As mentioned, the rally has been driven by the prevailing hot and dry weather conditions in crucial agricultural regions, which have raised concerns about this year's crop production levels. These developments have spurred a significant amount of speculative buying, although the pace seems to have moderated recently due to weekend rains in the Midwest and forecasts of more precipitation in the coming days, which have provided some relief for crops.
Nonetheless, drought conditions persist, and their impact can be tracked through the weekly crop condition report released by the USDA (United States Department of Agriculture) on Mondays. In the latest report, both corn and soybeans received their lowest ratings since 1988, with 50% of corn and soybeans being rated as good/excellent, while wheat saw a small improvement to 50%. These statistics underscore the urgent need for rainfall to alleviate further upward pressure on prices.

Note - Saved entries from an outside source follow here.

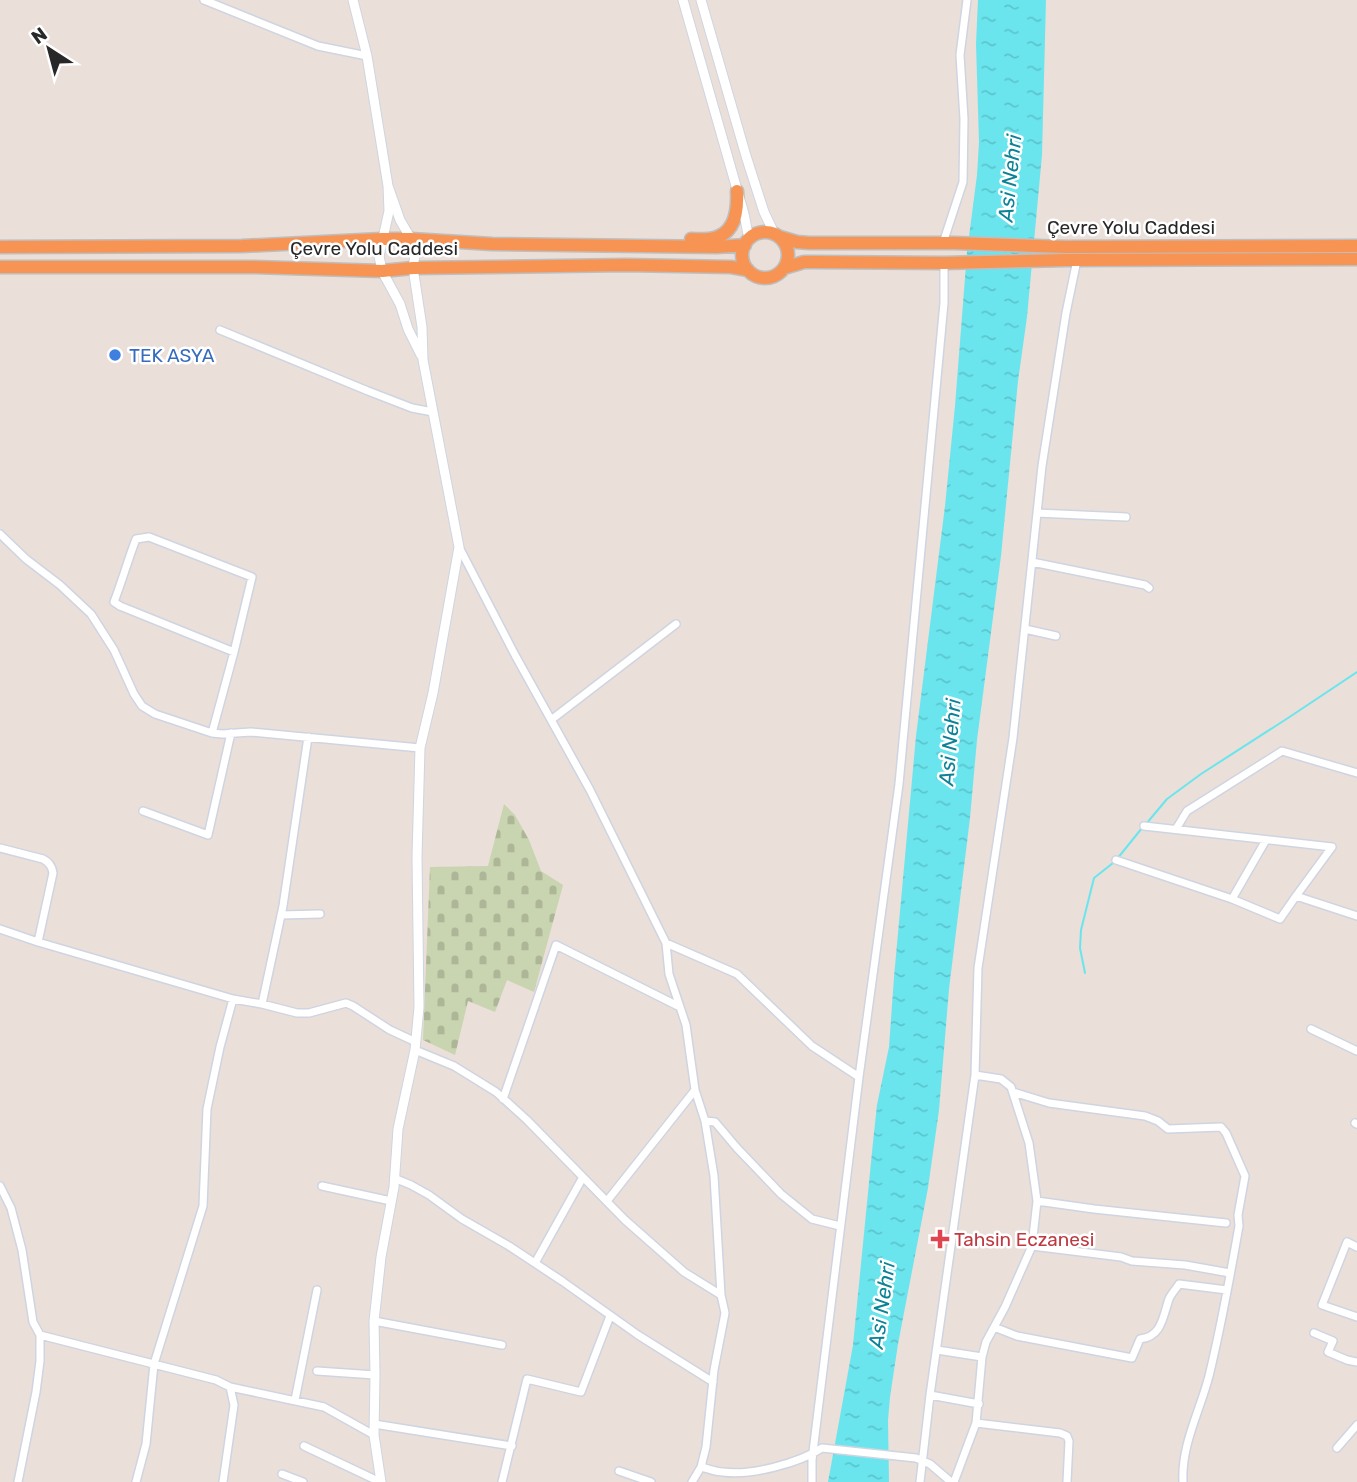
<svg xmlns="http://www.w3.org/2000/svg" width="1357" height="1482" font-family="Rubik,sans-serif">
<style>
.cemetery{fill:url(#cemetery-stones)}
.water{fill:url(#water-ripples)}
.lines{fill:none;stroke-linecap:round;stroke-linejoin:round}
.stream{stroke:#6ae5ee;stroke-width:2}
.minor-casing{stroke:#ced5e1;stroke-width:10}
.tertiary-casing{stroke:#ced5e1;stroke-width:11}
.trunk-casing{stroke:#bebebe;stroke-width:15}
.minor{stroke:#fff;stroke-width:7}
.tertiary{stroke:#fff;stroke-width:9}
.trunk{stroke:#f89453;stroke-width:12}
.shop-dot{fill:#3f7fe0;stroke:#fff;stroke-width:2.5}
.health-dot{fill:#e0444e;stroke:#fff;stroke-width:2.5}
.labels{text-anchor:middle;stroke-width:5;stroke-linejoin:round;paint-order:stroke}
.street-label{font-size:19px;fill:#282828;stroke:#fff}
.shop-label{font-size:19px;fill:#366cbe;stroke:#fff;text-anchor:start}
.health-label{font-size:19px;fill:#be3a42;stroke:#fff;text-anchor:start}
.water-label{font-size:21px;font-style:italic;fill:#0c8297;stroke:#fff}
</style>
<defs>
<pattern id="cemetery-stones" width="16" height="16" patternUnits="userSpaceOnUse" patternTransform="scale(1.75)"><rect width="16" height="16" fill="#c9d4b0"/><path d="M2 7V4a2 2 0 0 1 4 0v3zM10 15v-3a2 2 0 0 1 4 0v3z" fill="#adb697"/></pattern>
<pattern id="water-ripples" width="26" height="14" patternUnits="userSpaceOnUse" patternTransform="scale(1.75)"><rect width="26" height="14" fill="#6ae5ee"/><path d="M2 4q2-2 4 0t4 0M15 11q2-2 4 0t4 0" fill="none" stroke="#5cc4cc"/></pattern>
</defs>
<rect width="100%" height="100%" fill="#eadfd9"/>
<!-- cemetery -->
<path class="cemetery" d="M504 804 515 815 529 840 541 871 563 885 534 992 507 980 495 1012 468 1001 455 1055 423 1040 430 867 488 866Z"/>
<!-- water -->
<path class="water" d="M978 0H1046L1042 155 1027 317 1018 381 1001 556 977 740 970 818 949 989 939 1110 928 1188 898 1344 890 1397 888 1420 889 1482H828L853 1345 873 1142 877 1105 889 1047 894 977 916 736 945 506 955 406 967 252 977 175 979 142 976 44Z"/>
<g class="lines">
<!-- stream -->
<path class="stream" d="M1146 824 1167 799 1201 774 1288 718 1357 672
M1117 859 1142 828
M1085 973 1080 948 1081 930 1094 878 1113 863"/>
<defs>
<path id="minor" d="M204 0 318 46 367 56
M943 243 963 182 964 119 960 55 967 0
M220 330 368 391 412 408 433 412
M1037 513 1126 517
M0 534 26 559 60 585 91 614 114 650 134 694 142 706 155 714 212 733
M459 547 515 655 590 790 666 943 669 974 686 1025 695 1090 705 1121 714 1176 721 1295
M1032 562 1145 585 1149 588
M1025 629 1056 636
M234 652 120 606 114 602C122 581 128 560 136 539L149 537 252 577 234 652 212 733 222 734 251 732 420 748
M551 720 676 624
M143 811 208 835 231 733
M1144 826 1332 847 1296 896 1357 916
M1176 829 1187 811 1282 751 1357 773
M0 848 43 859C49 862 52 866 53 873L38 942
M1116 860 1232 899 1266 840
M1232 899 1280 919 1296 896
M281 915 320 914
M0 929 38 942 233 999 262 1004 297 1013H309L346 1003 353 1006 390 1030 416 1042
M666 943 737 974 812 1046 859 1077 812 1460V1482
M262 1004 283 906 308 737
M1311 1029 1357 1051
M415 1050 454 1066 496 1092 527 1120 625 1220 684 1272 721 1295 725 1313 714 1370 706 1447 701 1467 692 1482
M975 1075 978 968 1013 738 1042 466 1066 313 1077 260
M859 1077 899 784 944 303V263
M1013 1092 1049 1103 1145 1116 1158 1121 1168 1129 1221 1127 1226 1133 1245 1176 1238 1215 1239 1226C1230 1277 1221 1327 1209 1376 1200 1411 1181 1445 1183 1482
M503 1099 556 945 680 1007
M705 1121 715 1122 737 1148 781 1194 812 1219 840 1226
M1355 1123 1357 1124
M394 1178 411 1185 429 1195 462 1219 509 1246 562 1281 638 1335 713 1382
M0 1186 11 1208 22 1250 33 1322 40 1335V1361L36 1392 18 1482
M322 1186 391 1201
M607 1201 695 1090
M1032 1246 1097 1254 1121 1257 1132 1261 1185 1265 1230 1273
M1357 1247 1347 1242 1322 1305 1357 1317
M535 1263 583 1177
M374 1321 502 1345
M994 1327 1017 1336 1132 1358 1140 1339C1162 1337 1163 1316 1169 1299 1171 1294 1176 1289 1179 1284L1227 1290
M1314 1333 1333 1341 1328 1352 1347 1360 1357 1362
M40 1335 216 1380 230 1387 234 1405 223 1482
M937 1350 982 1357
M317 1371 375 1375
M230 1387 324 1407 374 1435
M930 1395 979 1404
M295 1400 317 1290
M976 1423 1060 1433 1067 1436 1069 1441 1067 1482
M374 1424 512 1446
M304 1446 380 1482
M1337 1448 1357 1425
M701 1467C709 1469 716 1472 723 1472 751 1476 799 1463 822 1448L916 1458 930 1464 951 1482
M619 1471 651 1482
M282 1474 303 1482
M136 1482 146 1444 154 1364 203 1206 207 1109 220 1047 233 999
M502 1482 527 1379 581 1392 610 1316
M920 1482 930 1395 975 1075 1001 1079 1011 1087 1029 1143 1037 1201 1094 1209 1226 1223
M954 1482 976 1423 982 1357 986 1342 1005 1307 1032 1246 1037 1201"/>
<path id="tertiary" d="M353 0 367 56 388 186 389 211 379 256 382 271 400 304 408 329 421 355
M683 0 744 214 749 239
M701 0 746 156 764 212 774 233
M381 1482 374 1435 375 1375 374 1321 381 1257 394 1187 398 1129 415 1050 419 1007 417 857 420 748 433 693 459 547 423 360 422 327 413 268 415 255 411 239 400 220 388 186"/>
<path id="trunk" d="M742 255a23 23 0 1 1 46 0a23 23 0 1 1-46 0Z
M780 237 797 242 809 243H955L1065 247 1357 246
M691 239C699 239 707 240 714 238 736 233 738 209 737 191
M0 247 242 246 382 239H411L492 244 717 247 745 245
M0 267H254L382 271 413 268 626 265 731 267 748 270
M784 268 804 262H814L944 263 1065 260 1357 259"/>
</defs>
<!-- minor casing -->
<use href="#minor" class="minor-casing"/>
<!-- tertiary casing -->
<use href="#tertiary" class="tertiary-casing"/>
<!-- trunk casing -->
<use href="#trunk" class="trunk-casing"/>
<!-- minor -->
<use href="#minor" class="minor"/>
<!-- tertiary -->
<use href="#tertiary" class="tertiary"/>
<!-- trunk -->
<use href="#trunk" class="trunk"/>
</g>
<!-- markers -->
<circle class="shop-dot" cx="115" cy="355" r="7"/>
<path class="health-dot" d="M936.5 1228.5h7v7h7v7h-7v7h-7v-7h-7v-7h7z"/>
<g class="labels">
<!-- street labels -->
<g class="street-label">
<text x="1131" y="234">Çevre Yolu Caddesi</text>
<text x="374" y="255">Çevre Yolu Caddesi</text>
</g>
<!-- shop labels -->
<g class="shop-label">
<text x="129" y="362">TEK ASYA</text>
</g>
<!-- health labels -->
<g class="health-label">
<text x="954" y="1246">Tahsin Eczanesi</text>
</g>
<!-- water labels -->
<g class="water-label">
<text transform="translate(1010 178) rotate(-84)" y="7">Asi Nehri</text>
<text transform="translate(950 742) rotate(-85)" y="7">Asi Nehri</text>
<text transform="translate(882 1305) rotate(-82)" y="7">Asi Nehri</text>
</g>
</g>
<!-- north arrow -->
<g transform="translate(49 49) rotate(324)" stroke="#ffffff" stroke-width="5" paint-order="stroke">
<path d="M0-5L12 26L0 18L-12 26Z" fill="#282828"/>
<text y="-10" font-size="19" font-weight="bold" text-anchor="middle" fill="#282828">N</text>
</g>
</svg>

In this recent update from our equity strategist, Peter Garnry, he writes that agribusiness stocks are among the best performing segments of the equity market in June, up 6.3% compared to just 2.5% for global equities. The combination of stable to higher crop prices and the focus on initiatives to support production despite increased weather volatility is likely to drive more price supportive mergers and acquisitions across the sector in the coming years.
The iShares Agribusiness UCITS ETF holds exposure across 69 companies which tracks the S&P Commodity Producers Agribusiness Index. It is designed to track companies involved with production, distribution and processing as well as supplying equipment and materials. All companies that are needed to improve global access to food resources.